I got the error down to 2.90% which seems pretty decent given the average peak click-through rate was around 12% plus or minus 5% standard deviation, and I’m also not incorporating title data or other factors. That error percentage also comes from the validation set since data was limited and I wasn’t able to reserve a significant test set. I have however, tested the model on a couple of Michael’s recent thumbnails, and it so far seems to give pretty solid predictions of the peak click-through rate. After getting the model to a decent point, I built widget app functionality around it and launched a public version via Heroku. So you can actually check out the application here: http://thumbnailpredict.herokuapp.com/ if you’re interested in testing it out.
At best, this tool can give someone a slight edge and some insight into how to develop "clickable" thumbnails. It can be especially helpful if you’re debating between two or more thumbnails for a video. It definitely won’t magically make a great thumbnail for you, or a great title for that matter. I believe that kind of AI application, that can watch your content and develop a thumbnail and title that will get a lot of attention, is totally feasible to create, but it would take several months to develop and would require access to significantly more YouTube data.
Throughout this process I’ve learned something very important though; thumbnail and title are really important, but the difference between a good thumbnail and an average thumbnail (assuming you’re still representing the content accurately) accounts for about a 25% difference in views.

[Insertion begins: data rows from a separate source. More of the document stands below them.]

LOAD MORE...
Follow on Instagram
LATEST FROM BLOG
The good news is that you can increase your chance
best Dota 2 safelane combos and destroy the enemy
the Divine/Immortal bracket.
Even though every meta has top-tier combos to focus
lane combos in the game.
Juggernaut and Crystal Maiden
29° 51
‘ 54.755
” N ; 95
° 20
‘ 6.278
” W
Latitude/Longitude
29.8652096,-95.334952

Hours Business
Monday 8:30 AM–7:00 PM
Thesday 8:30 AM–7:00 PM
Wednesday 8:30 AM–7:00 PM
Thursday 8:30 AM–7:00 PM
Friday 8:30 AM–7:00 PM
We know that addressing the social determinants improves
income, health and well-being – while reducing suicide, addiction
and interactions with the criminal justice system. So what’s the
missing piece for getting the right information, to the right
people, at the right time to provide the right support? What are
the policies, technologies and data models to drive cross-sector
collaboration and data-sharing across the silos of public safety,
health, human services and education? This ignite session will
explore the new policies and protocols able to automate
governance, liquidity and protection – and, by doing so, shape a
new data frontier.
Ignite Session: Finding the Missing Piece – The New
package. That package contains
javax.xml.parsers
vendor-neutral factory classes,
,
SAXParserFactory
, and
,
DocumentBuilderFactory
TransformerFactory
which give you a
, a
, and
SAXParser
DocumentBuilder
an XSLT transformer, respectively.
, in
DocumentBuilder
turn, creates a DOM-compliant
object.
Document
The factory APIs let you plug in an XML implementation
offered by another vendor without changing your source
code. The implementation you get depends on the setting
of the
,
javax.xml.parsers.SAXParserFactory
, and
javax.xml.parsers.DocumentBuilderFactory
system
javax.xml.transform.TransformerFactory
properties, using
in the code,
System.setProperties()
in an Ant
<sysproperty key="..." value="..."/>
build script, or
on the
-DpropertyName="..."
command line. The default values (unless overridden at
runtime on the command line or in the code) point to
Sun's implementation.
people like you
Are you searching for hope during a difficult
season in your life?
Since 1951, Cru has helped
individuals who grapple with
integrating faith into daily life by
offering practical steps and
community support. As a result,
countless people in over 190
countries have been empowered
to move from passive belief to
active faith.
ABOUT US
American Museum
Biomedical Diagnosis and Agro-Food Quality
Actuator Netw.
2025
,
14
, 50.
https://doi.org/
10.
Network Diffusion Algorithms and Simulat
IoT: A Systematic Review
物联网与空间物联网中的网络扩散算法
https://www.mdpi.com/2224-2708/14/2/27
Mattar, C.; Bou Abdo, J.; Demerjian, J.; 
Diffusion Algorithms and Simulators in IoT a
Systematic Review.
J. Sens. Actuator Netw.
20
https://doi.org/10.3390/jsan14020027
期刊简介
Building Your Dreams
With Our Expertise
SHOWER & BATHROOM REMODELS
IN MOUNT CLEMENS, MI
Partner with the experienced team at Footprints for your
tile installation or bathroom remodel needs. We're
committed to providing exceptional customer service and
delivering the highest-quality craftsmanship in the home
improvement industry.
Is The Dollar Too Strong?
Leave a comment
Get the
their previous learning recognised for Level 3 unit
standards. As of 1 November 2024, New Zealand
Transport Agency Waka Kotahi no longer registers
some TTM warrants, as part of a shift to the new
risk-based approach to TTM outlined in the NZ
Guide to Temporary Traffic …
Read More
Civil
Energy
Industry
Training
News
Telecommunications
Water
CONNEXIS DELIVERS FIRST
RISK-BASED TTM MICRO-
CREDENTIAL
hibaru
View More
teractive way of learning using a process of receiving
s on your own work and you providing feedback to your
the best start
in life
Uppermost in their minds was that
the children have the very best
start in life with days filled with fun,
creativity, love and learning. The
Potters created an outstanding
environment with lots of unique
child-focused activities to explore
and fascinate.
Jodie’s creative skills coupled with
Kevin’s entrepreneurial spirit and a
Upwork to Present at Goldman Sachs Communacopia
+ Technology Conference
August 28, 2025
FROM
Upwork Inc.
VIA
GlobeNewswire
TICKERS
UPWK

Obviously this value ranges greatly and is just a rough estimate, but the point is that while a 25% difference in views is quite significant, it shows that the secret to growth on YouTube is not as simple as a good thumbnail and title. In fact, it seems from my research that potentially the most critical element is people’s perception of the channel and the quality of the content. This is by no means a simple metric to understand and predict. It requires a non-trivial understanding of the YouTube ecosystem; marketing, media, engagement with fans, and the various other unmentioned elements that can contribute to growth on YouTube.
[1]: Michael Petherick (Nov 2021). Doing It Ourselves YouTube Analytics.